[Opening MATERIAL FOR THIS EXERCISE section]

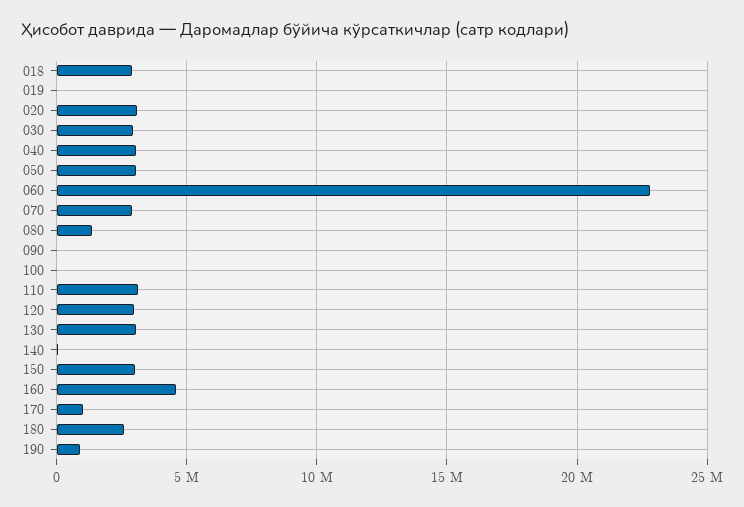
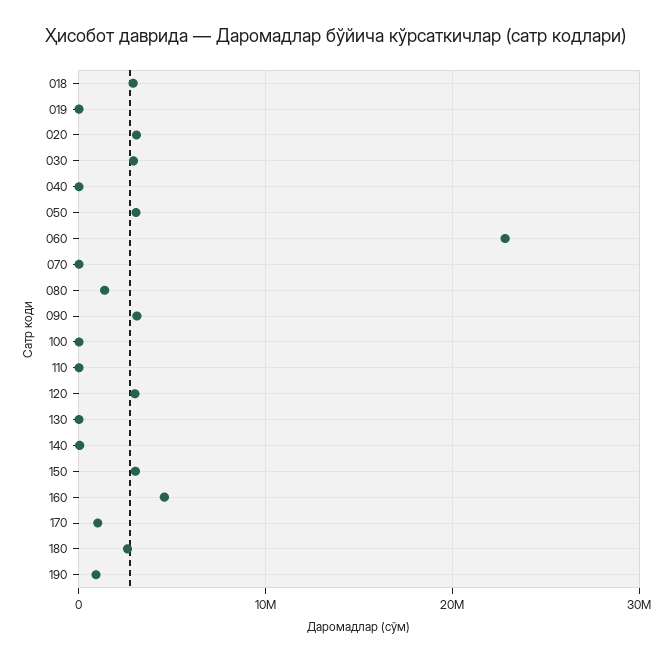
  {
    "018": 3000000,
    "019": 0,
    "020": 3000000,
    "030": 3000000,
-   "040": 3000000,
+   "040": 0,
    "050": 3000000,
    "060": 23000000,
-   "070": 3000000,
+   "070": 0,
    "080": 1500000,
-   "090": 0,
+   "090": 3000000,
    "100": 0,
-   "110": 3000000,
+   "110": 0,
    "120": 3000000,
-   "130": 3000000,
+   "130": 0,
    "140": 0,
    "150": 3000000,
    "160": 4500000,
    "170": 1000000,
    "180": 2500000,
    "190": 1000000
  }

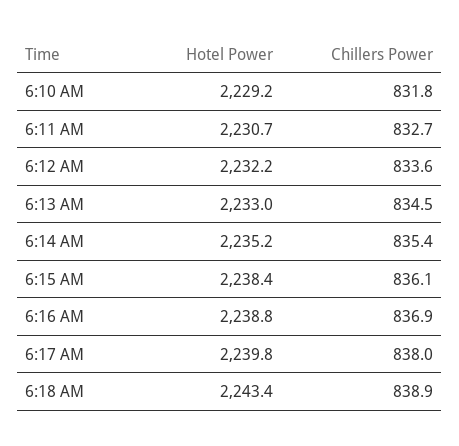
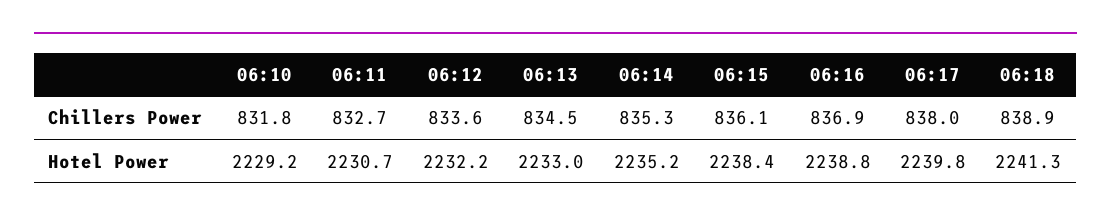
  {
    "Hotel Power": {
      "6:10 AM": 2229.2,
      "6:11 AM": 2230.7,
      "6:12 AM": 2232.2,
      "6:13 AM": 2233,
      "6:14 AM": 2235.2,
      "6:15 AM": 2238.4,
      "6:16 AM": 2238.8,
      "6:17 AM": 2239.8,
-     "6:18 AM": 2243.4
+     "6:18 AM": 2241.3
    },
    "Chillers Power": {
      "6:10 AM": 831.8,
      "6:11 AM": 832.7,
      "6:12 AM": 833.6,
      "6:13 AM": 834.5,
-     "6:14 AM": 835.4,
+     "6:14 AM": 835.3,
      "6:15 AM": 836.1,
      "6:16 AM": 836.9,
      "6:17 AM": 838,
      "6:18 AM": 838.9
    }
  }

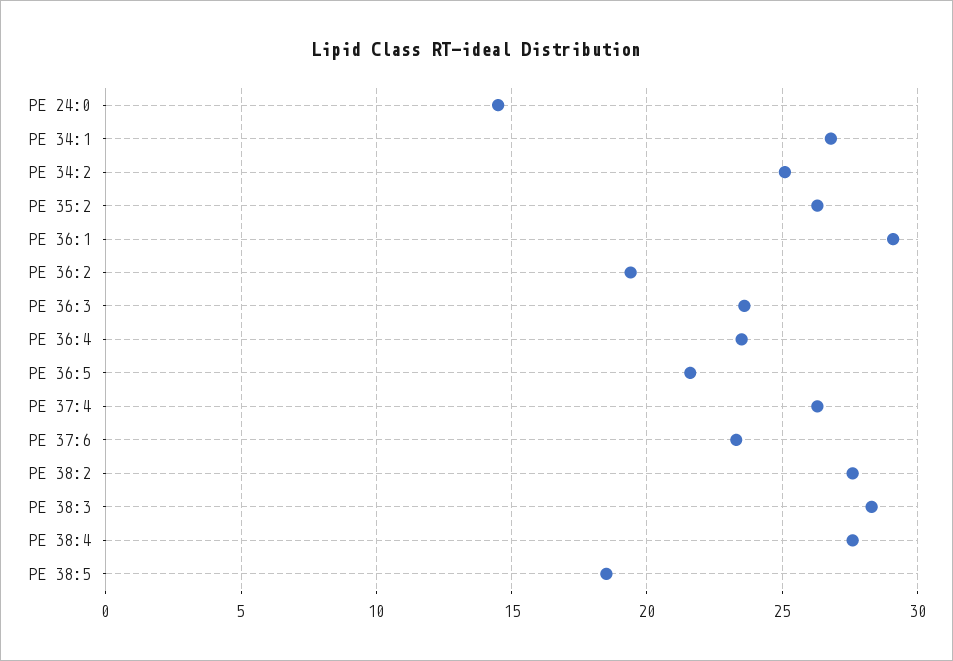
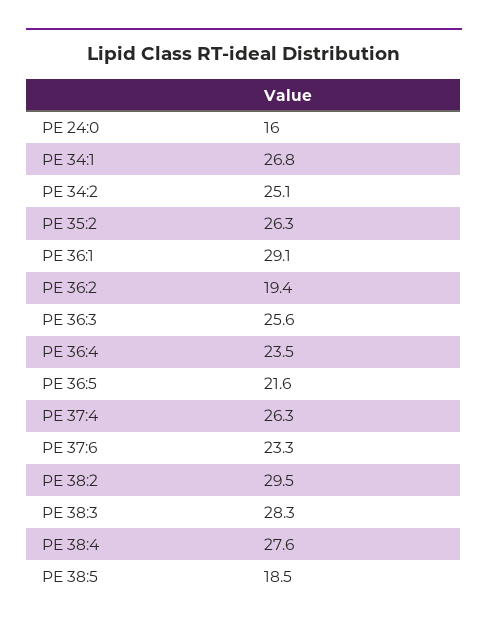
  {
-   "PE 24:0": 14.5,
+   "PE 24:0": 16,
    "PE 34:1": 26.8,
    "PE 34:2": 25.1,
    "PE 35:2": 26.3,
    "PE 36:1": 29.1,
    "PE 36:2": 19.4,
-   "PE 36:3": 23.5,
+   "PE 36:3": 25.6,
    "PE 36:4": 23.5,
    "PE 36:5": 21.6,
    "PE 37:4": 26.3,
    "PE 37:6": 23.3,
-   "PE 38:2": 27.5,
+   "PE 38:2": 29.5,
    "PE 38:3": 28.3,
    "PE 38:4": 27.6,
    "PE 38:5": 18.5
  }

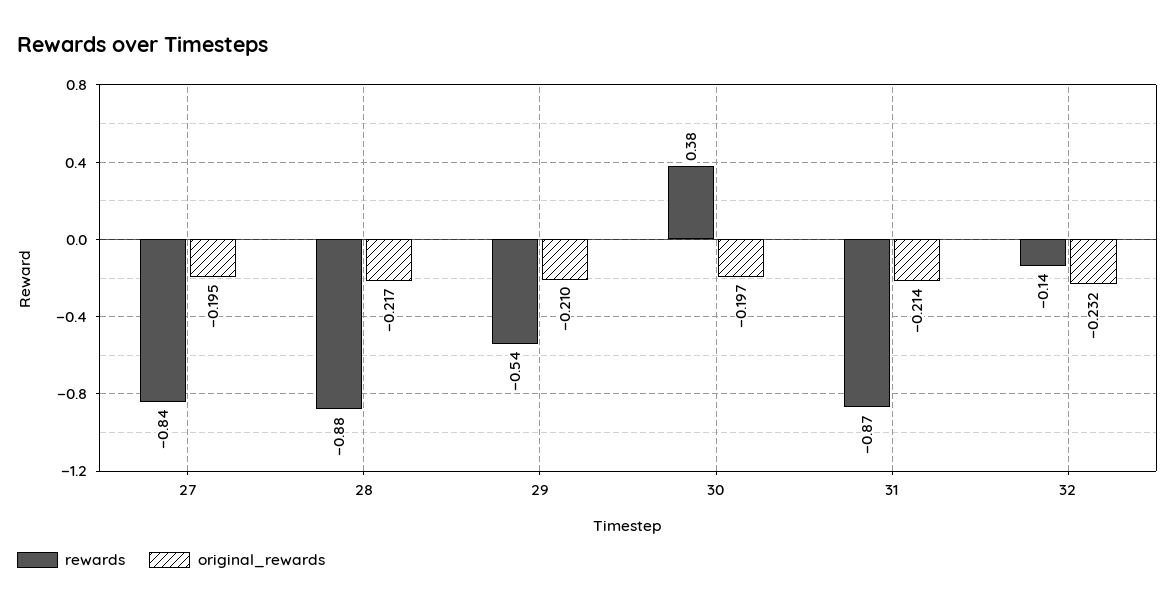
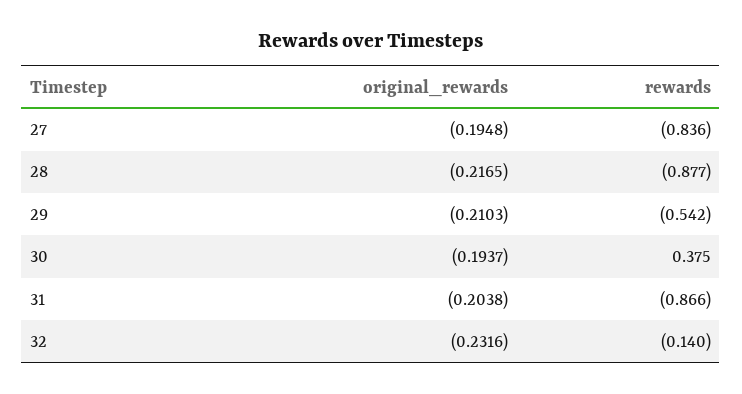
  {
    "rewards": {
      "27": -0.836,
      "28": -0.877,
      "29": -0.542,
      "30": 0.375,
      "31": -0.866,
      "32": -0.14
    },
    "original_rewards": {
      "27": -0.1948,
      "28": -0.2165,
      "29": -0.2103,
-     "30": -0.197,
+     "30": -0.1937,
-     "31": -0.214,
+     "31": -0.2038,
      "32": -0.2316
    }
  }

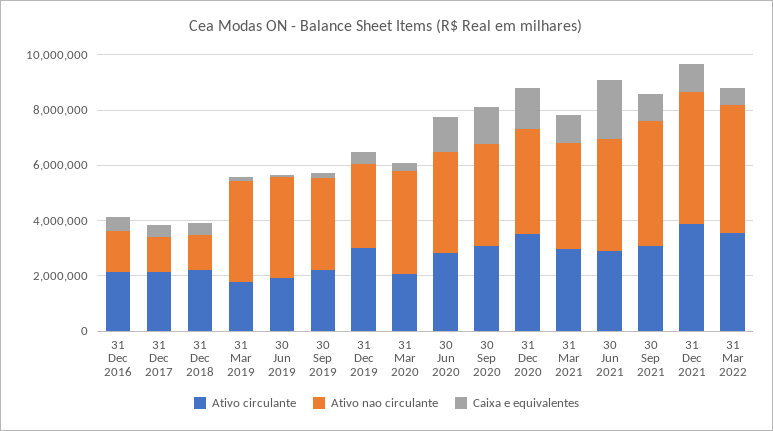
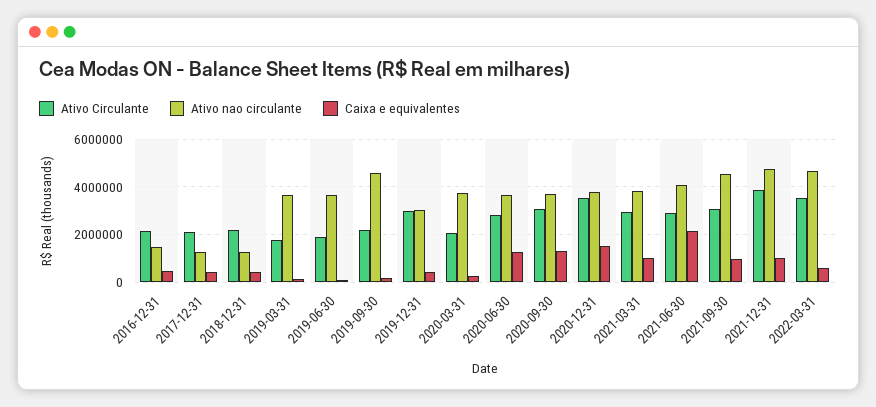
  {
    "Ativo circulante": {
      "31 Dec 2016": 2000000,
      "31 Dec 2017": 2000000,
      "31 Dec 2018": 2000000,
      "31 Mar 2019": 2000000,
      "30 Jun 2019": 2000000,
      "30 Sep 2019": 2000000,
      "31 Dec 2019": 3000000,
      "31 Mar 2020": 2000000,
      "30 Jun 2020": 3000000,
      "30 Sep 2020": 3000000,
      "31 Dec 2020": 3500000,
      "31 Mar 2021": 3000000,
      "30 Jun 2021": 3000000,
      "30 Sep 2021": 3000000,
      "31 Dec 2021": 4000000,
      "31 Mar 2022": 3500000
    },
    "Ativo nao circulante": {
      "31 Dec 2016": 1500000,
      "31 Dec 2017": 1500000,
      "31 Dec 2018": 1500000,
      "31 Mar 2019": 3500000,
      "30 Jun 2019": 3500000,
-     "30 Sep 2019": 3500000,
+     "30 Sep 2019": 4500000,
      "31 Dec 2019": 3000000,
      "31 Mar 2020": 3500000,
      "30 Jun 2020": 3500000,
      "30 Sep 2020": 3500000,
      "31 Dec 2020": 4000000,
      "31 Mar 2021": 4000000,
      "30 Jun 2021": 4000000,
      "30 Sep 2021": 4500000,
      "31 Dec 2021": 5000000,
      "31 Mar 2022": 4500000
    },
    "Caixa e equivalentes": {
      "31 Dec 2016": 500000,
      "31 Dec 2017": 500000,
      "31 Dec 2018": 500000,
      "31 Mar 2019": 0,
      "30 Jun 2019": 0,
      "30 Sep 2019": 0,
      "31 Dec 2019": 500000,
      "31 Mar 2020": 500000,
      "30 Jun 2020": 1500000,
      "30 Sep 2020": 1500000,
      "31 Dec 2020": 1500000,
      "31 Mar 2021": 1000000,
      "30 Jun 2021": 2000000,
      "30 Sep 2021": 1000000,
      "31 Dec 2021": 1000000,
      "31 Mar 2022": 500000
    }
  }

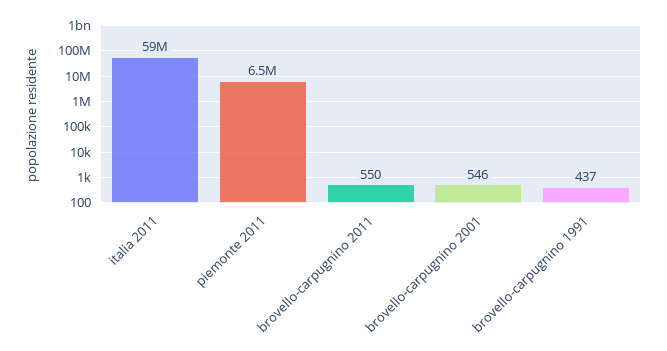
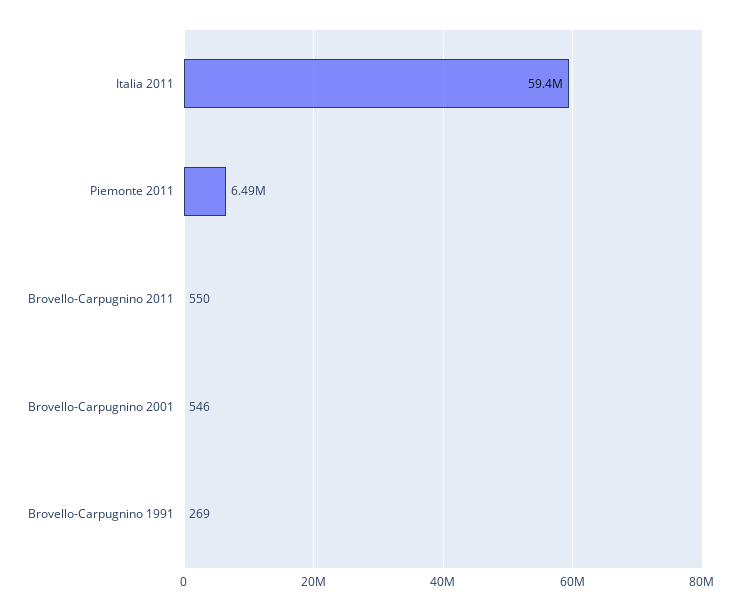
  {
    "italia 2011": 59400000,
    "piemonte 2011": 6490000,
    "brovello-carpugnino 2011": 550,
    "brovello-carpugnino 2001": 546,
-   "brovello-carpugnino 1991": 437
+   "brovello-carpugnino 1991": 269
  }

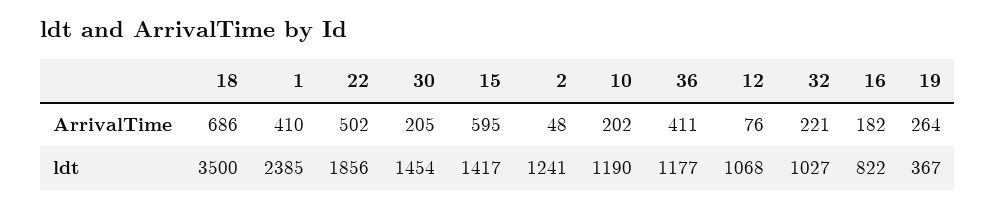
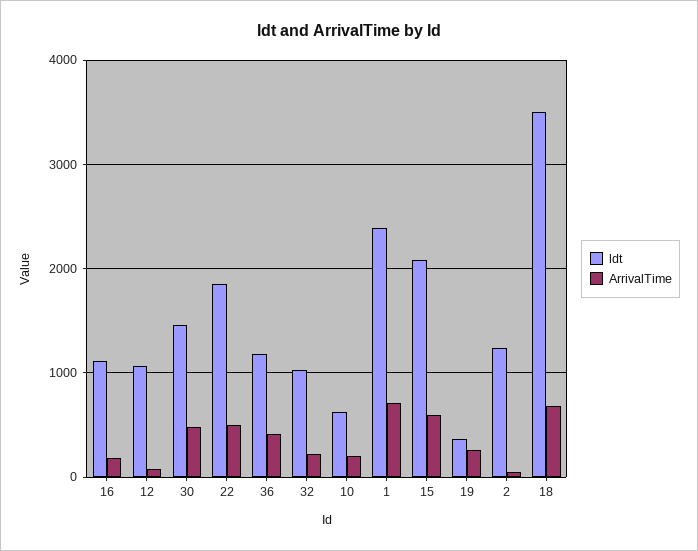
  {
    "ArrivalTime": {
      "18": 686,
-     "1": 410,
+     "1": 700,
      "22": 502,
-     "30": 205,
+     "30": 500,
      "15": 595,
      "2": 48,
      "10": 202,
      "36": 411,
      "12": 76,
      "32": 221,
      "16": 182,
      "19": 264
    },
    "ldt": {
      "18": 3500,
      "1": 2385,
      "22": 1856,
      "30": 1454,
-     "15": 1417,
+     "15": 2100,
      "2": 1241,
-     "10": 1190,
+     "10": 600,
      "36": 1177,
      "12": 1068,
      "32": 1027,
-     "16": 822,
+     "16": 1100,
      "19": 367
    }
  }

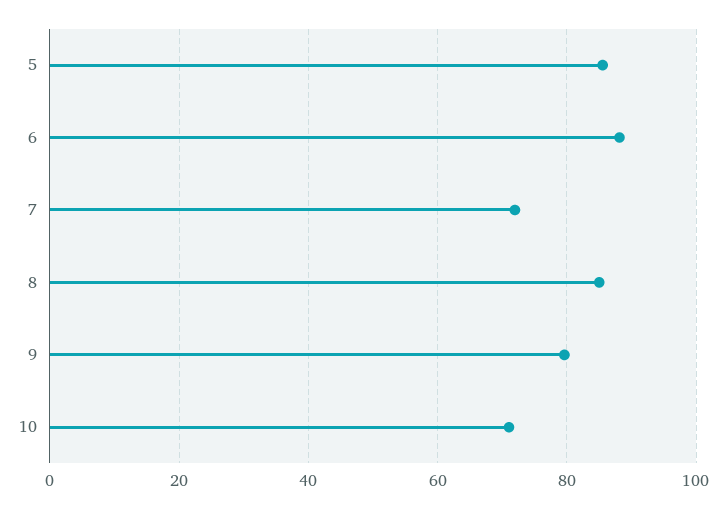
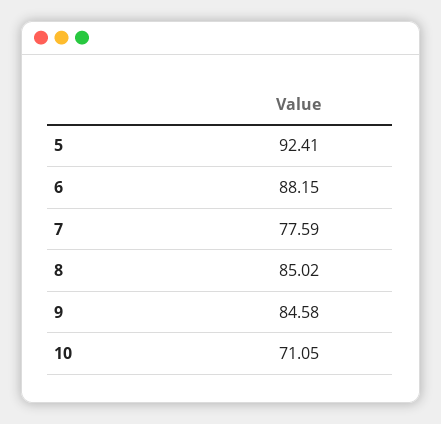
  {
-   "5": 86,
+   "5": 92.41,
    "6": 88.15,
-   "7": 72,
+   "7": 77.59,
    "8": 85.02,
-   "9": 80,
+   "9": 84.58,
    "10": 71.05
  }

[Closing MATERIAL FOR THIS EXERCISE section]

§ TASK OBJECTIVE:
Quote the entries above word for word. Leave the images out.

§ EXERCISE RESULT:
  {
    "018": 3000000,
    "019": 0,
    "020": 3000000,
    "030": 3000000,
-   "040": 3000000,
+   "040": 0,
    "050": 3000000,
    "060": 23000000,
-   "070": 3000000,
+   "070": 0,
    "080": 1500000,
-   "090": 0,
+   "090": 3000000,
    "100": 0,
-   "110": 3000000,
+   "110": 0,
    "120": 3000000,
-   "130": 3000000,
+   "130": 0,
    "140": 0,
    "150": 3000000,
    "160": 4500000,
    "170": 1000000,
    "180": 2500000,
    "190": 1000000
  }

  {
    "Hotel Power": {
      "6:10 AM": 2229.2,
      "6:11 AM": 2230.7,
      "6:12 AM": 2232.2,
      "6:13 AM": 2233,
      "6:14 AM": 2235.2,
      "6:15 AM": 2238.4,
      "6:16 AM": 2238.8,
      "6:17 AM": 2239.8,
-     "6:18 AM": 2243.4
+     "6:18 AM": 2241.3
    },
    "Chillers Power": {
      "6:10 AM": 831.8,
      "6:11 AM": 832.7,
      "6:12 AM": 833.6,
      "6:13 AM": 834.5,
-     "6:14 AM": 835.4,
+     "6:14 AM": 835.3,
      "6:15 AM": 836.1,
      "6:16 AM": 836.9,
      "6:17 AM": 838,
      "6:18 AM": 838.9
    }
  }

  {
-   "PE 24:0": 14.5,
+   "PE 24:0": 16,
    "PE 34:1": 26.8,
    "PE 34:2": 25.1,
    "PE 35:2": 26.3,
    "PE 36:1": 29.1,
    "PE 36:2": 19.4,
-   "PE 36:3": 23.5,
+   "PE 36:3": 25.6,
    "PE 36:4": 23.5,
    "PE 36:5": 21.6,
    "PE 37:4": 26.3,
    "PE 37:6": 23.3,
-   "PE 38:2": 27.5,
+   "PE 38:2": 29.5,
    "PE 38:3": 28.3,
    "PE 38:4": 27.6,
    "PE 38:5": 18.5
  }

  {
    "rewards": {
      "27": -0.836,
      "28": -0.877,
      "29": -0.542,
      "30": 0.375,
      "31": -0.866,
      "32": -0.14
    },
    "original_rewards": {
      "27": -0.1948,
      "28": -0.2165,
      "29": -0.2103,
-     "30": -0.197,
+     "30": -0.1937,
-     "31": -0.214,
+     "31": -0.2038,
      "32": -0.2316
    }
  }

  {
    "Ativo circulante": {
      "31 Dec 2016": 2000000,
      "31 Dec 2017": 2000000,
      "31 Dec 2018": 2000000,
      "31 Mar 2019": 2000000,
      "30 Jun 2019": 2000000,
      "30 Sep 2019": 2000000,
      "31 Dec 2019": 3000000,
      "31 Mar 2020": 2000000,
      "30 Jun 2020": 3000000,
      "30 Sep 2020": 3000000,
      "31 Dec 2020": 3500000,
      "31 Mar 2021": 3000000,
      "30 Jun 2021": 3000000,
      "30 Sep 2021": 3000000,
      "31 Dec 2021": 4000000,
      "31 Mar 2022": 3500000
    },
    "Ativo nao circulante": {
      "31 Dec 2016": 1500000,
      "31 Dec 2017": 1500000,
      "31 Dec 2018": 1500000,
      "31 Mar 2019": 3500000,
      "30 Jun 2019": 3500000,
-     "30 Sep 2019": 3500000,
+     "30 Sep 2019": 4500000,
      "31 Dec 2019": 3000000,
      "31 Mar 2020": 3500000,
      "30 Jun 2020": 3500000,
      "30 Sep 2020": 3500000,
      "31 Dec 2020": 4000000,
      "31 Mar 2021": 4000000,
      "30 Jun 2021": 4000000,
      "30 Sep 2021": 4500000,
      "31 Dec 2021": 5000000,
      "31 Mar 2022": 4500000
    },
    "Caixa e equivalentes": {
      "31 Dec 2016": 500000,
      "31 Dec 2017": 500000,
      "31 Dec 2018": 500000,
      "31 Mar 2019": 0,
      "30 Jun 2019": 0,
      "30 Sep 2019": 0,
      "31 Dec 2019": 500000,
      "31 Mar 2020": 500000,
      "30 Jun 2020": 1500000,
      "30 Sep 2020": 1500000,
      "31 Dec 2020": 1500000,
      "31 Mar 2021": 1000000,
      "30 Jun 2021": 2000000,
      "30 Sep 2021": 1000000,
      "31 Dec 2021": 1000000,
      "31 Mar 2022": 500000
    }
  }

  {
    "italia 2011": 59400000,
    "piemonte 2011": 6490000,
    "brovello-carpugnino 2011": 550,
    "brovello-carpugnino 2001": 546,
-   "brovello-carpugnino 1991": 437
+   "brovello-carpugnino 1991": 269
  }

  {
    "ArrivalTime": {
      "18": 686,
-     "1": 410,
+     "1": 700,
      "22": 502,
-     "30": 205,
+     "30": 500,
      "15": 595,
      "2": 48,
      "10": 202,
      "36": 411,
      "12": 76,
      "32": 221,
      "16": 182,
      "19": 264
    },
    "ldt": {
      "18": 3500,
      "1": 2385,
      "22": 1856,
      "30": 1454,
-     "15": 1417,
+     "15": 2100,
      "2": 1241,
-     "10": 1190,
+     "10": 600,
      "36": 1177,
      "12": 1068,
      "32": 1027,
-     "16": 822,
+     "16": 1100,
      "19": 367
    }
  }

  {
-   "5": 86,
+   "5": 92.41,
    "6": 88.15,
-   "7": 72,
+   "7": 77.59,
    "8": 85.02,
-   "9": 80,
+   "9": 84.58,
    "10": 71.05
  }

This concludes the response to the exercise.